Which is More Dangerous: Cash or Credit Card? — 14 Comments

  1. I don’t have a problem overspending with credit–I never have. But cash used to lure me into impulse buying because the money was already out of my account and therefore, in my mind, already “spent.” I went virtually cash-free for several years before I got over that!

  2. Good debate. I used to think credit was the evil and allowed me to spend more. It actually did allow me to spend more. Now that I have fixed that problem, I know cash gives me the nasty impulse. If it is in the wallet, then I don’t mind moving it out. It is the small purchases that we don’t think about and those add up quickly.

  3. We often think that we are tempted to spend more if we use a credit card, but I think it really depends on how we handle our finances. Using a credit card certainly gives us a better idea of how much we spent thus it is easier to point out the things we should work on, but it really depends on the person because for me if the person wants to spend money recklessly, it doesn’t matter if it’s credit card or cash

  4. I would say it depends on any particular individual and his/her spending habits. For me, credit card is convinient but I lose track of my spendings. Hence I prefer cash since I am not good at maintaining track records.
    Good debate I must say!

  5. I don’t have a problem with cash. I get a set amount per week and when it’s gone, I’ll have to wait until next week. If it’s gone in 60 seconds, then I’ll have to wait longer.

  6. The only thing which i believe is “Don’t spend the money which don’t have” unless and until it is extremely important.

  7. Honestly, the “safe” one for me is my debit card.
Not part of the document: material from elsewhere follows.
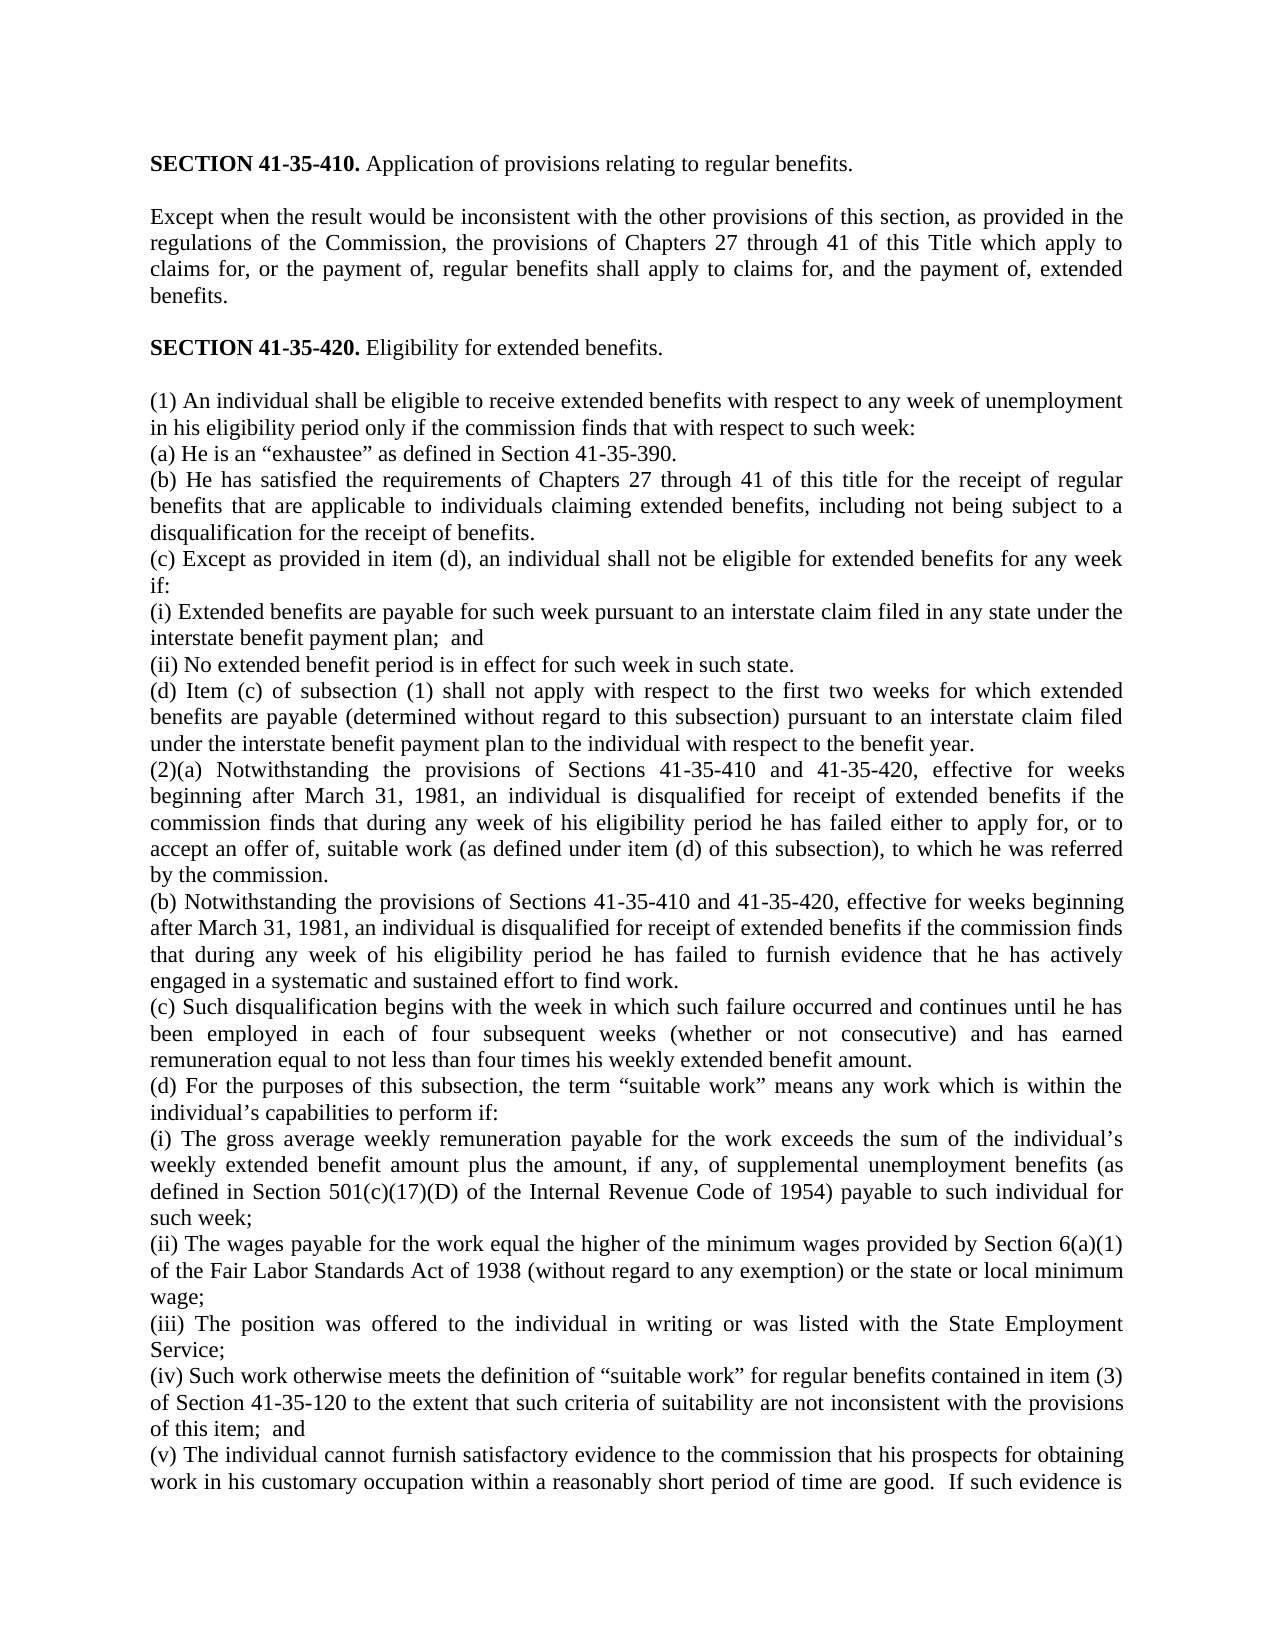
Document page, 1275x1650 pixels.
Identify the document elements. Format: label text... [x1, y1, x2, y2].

It has all the advantages of a credit card, in that I can quickly look up my balance, it automatically keeps records of what I’ve spent and where, and it’s replaceable if stolen or lost. But it also doesn’t let me spend money I don’t have and there’s no worry about interest rates driving up my final cost, so it’s cheaper and more accountable than a credit card.

    Cash seems to slip away a bit easier. I generally don’t have an idea of exactly how many bills are in my wallet at any given time because I carry cash so rarely. When I do use cash and get change, it gets thrown in my piggy bank or the change drawer of my car, which admittedly is a nice way to find some “extra money” every couple of months.

    So I use debit for my day to day expenses and for purchases that get recorded on my budget. Cash comes to me rarely, so when it does, I just use it to treat myself to a small something fun.

    • I hear ya – it definitely also depends on how often you experience the thrill of having cash – or a card, in some people’s case.

  8. Yes, it’s not bad in paying with cash. Just so also everybody knows that if you also get a chance of using credit cards, it is good that you are aware of the proper practice in credit financing. Credit cards interest rates are high especially for those whom they foresee as bad risk. It’s just the same if you apply for a business loan or a personal loan. If banks doubt your capacity to pay, they will charge higher interest if ever your loans get approved.